In my novel The Pretenders, I illustrate one such contradiction; the main character, Tony Somson, berates his journalist friend, Godo, for accepting a P2,000 bribe from his industrialist father-in-law. Godo tells Tony in sorrow and anger that the money went to the cure for his wife who has terminal cancer; then he goes on to say he was just getting back so little of what the industrialist had stolen from government, from underpaying his workers.

This incident affirms my statement that integrity cannot buy breakfast, that we cannot be self-righteous, that we must understand.

So then, the ultimate question: Is art — literature, all the arts — is it moral? The ancients asked this question, too, the way we are asking it now. The larger question is, of course, is man moral? Art as such has no virtue; it does not act and morality is characterized most of all by action or inaction. It is the impact, the influence, the emotional feelings which art evokes that may be judged.

The ancients answered this question with their architecture — their temples and in more recent times with their cathedrals. Note, however, that the Iglesia Ni Cristo’s cathedral is its mammoth arena! The Greek plays of old were staged to celebrate their gods, and, yes, let us not forget that the Bible is beautiful and enduring literature. The ethics which literature teaches us — if we pursue it to its very core — is in man’s belief in that Deity, that Almighty, wherein, wherefrom it resides. We are surrounded by the majesty of miracles, the mystery of life — we don’t cerebrate them anymore.

I am often asked to write my own autobiography, or a novel with a happy ending unlike what I have already written, novels with unhappy endings. Writers write from their very lives. The epilogue of my novel Ermita is the reverie of the history professor Rolando Cruz, who, on a subway train in Tokyo, is overwhelmed by memories of home. He cries. That was me, as I wrote it in my journal. I was lost in that giant Tokyo station, Shinjuku. I finally saw my train, got into it then thoughts of home came — the profligacy of the Marcoses, the poverty, the killings, and remembering all these, I had wept.

Are there very good reasons now for me to rejoice? My little bookshop in Padre Faura is now surrounded by skyscrapers. Fat and glossy cars jostle each other in my neighborhood, and all over Manila are new and tony restaurants, and shops bursting with quality goods. The economic index shows that our growth rate is one of the highest in Asia and our political system is functioning very well with three senators in jail.

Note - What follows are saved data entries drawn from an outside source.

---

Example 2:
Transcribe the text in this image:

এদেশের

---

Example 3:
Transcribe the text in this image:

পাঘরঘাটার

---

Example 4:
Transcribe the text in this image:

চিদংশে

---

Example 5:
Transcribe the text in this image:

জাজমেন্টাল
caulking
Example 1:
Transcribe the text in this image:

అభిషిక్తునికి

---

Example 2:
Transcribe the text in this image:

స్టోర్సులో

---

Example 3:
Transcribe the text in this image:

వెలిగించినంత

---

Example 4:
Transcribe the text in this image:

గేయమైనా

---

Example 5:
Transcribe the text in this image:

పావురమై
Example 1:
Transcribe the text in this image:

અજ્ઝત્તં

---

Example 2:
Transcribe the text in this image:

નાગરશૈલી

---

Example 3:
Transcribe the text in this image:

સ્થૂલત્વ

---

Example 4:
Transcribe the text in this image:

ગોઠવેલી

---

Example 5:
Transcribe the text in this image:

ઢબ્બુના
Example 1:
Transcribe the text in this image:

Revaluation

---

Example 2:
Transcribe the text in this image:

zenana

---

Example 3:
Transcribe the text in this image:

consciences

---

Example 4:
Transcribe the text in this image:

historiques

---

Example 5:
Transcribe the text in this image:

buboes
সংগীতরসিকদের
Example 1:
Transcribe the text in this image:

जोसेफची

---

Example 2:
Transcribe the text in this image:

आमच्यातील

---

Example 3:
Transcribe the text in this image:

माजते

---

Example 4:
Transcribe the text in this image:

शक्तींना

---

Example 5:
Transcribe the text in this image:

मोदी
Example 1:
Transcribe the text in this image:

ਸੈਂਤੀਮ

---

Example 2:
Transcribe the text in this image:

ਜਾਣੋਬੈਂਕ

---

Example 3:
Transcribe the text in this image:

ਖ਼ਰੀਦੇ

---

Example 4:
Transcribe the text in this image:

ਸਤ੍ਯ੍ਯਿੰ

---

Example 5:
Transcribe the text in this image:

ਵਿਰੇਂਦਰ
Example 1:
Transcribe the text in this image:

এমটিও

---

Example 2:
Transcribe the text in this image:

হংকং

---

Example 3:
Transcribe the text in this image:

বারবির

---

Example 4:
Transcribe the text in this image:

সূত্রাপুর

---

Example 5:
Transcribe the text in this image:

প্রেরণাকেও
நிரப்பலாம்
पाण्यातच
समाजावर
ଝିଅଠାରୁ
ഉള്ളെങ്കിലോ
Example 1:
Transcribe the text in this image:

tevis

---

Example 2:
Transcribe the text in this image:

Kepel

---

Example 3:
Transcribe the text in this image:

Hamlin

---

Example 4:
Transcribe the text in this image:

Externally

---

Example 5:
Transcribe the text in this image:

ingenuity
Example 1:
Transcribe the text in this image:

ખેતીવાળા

But this seeming, shining prosperity is an illusion, masking that so many of our very poor have become desperate and that many Filipinos now, more than before, are eating only once a day.

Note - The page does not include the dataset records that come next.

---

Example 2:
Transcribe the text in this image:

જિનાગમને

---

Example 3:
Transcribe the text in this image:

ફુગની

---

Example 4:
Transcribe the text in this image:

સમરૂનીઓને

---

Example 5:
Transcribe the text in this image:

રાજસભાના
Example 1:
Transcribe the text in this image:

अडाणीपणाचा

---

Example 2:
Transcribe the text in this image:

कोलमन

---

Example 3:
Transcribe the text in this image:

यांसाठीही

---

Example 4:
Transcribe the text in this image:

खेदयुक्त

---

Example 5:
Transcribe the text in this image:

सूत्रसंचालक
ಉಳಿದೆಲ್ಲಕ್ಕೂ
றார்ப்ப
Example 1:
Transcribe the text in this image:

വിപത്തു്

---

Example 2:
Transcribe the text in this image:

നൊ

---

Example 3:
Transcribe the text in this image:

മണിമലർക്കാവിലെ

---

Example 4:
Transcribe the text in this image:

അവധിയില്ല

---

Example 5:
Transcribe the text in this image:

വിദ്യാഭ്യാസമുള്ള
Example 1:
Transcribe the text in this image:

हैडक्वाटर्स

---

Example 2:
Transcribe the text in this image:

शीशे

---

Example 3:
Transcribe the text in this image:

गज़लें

With all these clearly imaged in my mind, I know only too well that my generation has failed, that art — literature particularly — has not served our people well.

I will be 90 very soon — an old man by any standard, with so much hindsight — which is the lowest form of wisdom, to understand why we continue to be poor, why there’s so much injustice ravaging this nation, and why wealth is coveted by so few. And more than ever, I cling to this belief that our redemption is not in the hands of our very rich, but in our very poor — that it is in their power to banish these inequities, if they can band together and realize that in their hunger, they command.

But they need the very young — you — to help them and lead them as did those young leaders — Bonifacio, Mabini, del Pilar in 1896. And most of all, that greatest of Filipino writers, Jose Rizal.

* * *

This is what the author told the teachers at the closing of the two-day conference on the teaching of literature at the SMX Convention Center last week. University of the Philippines professors Mila Laurel and Adel Lucero asked him to give the closing address.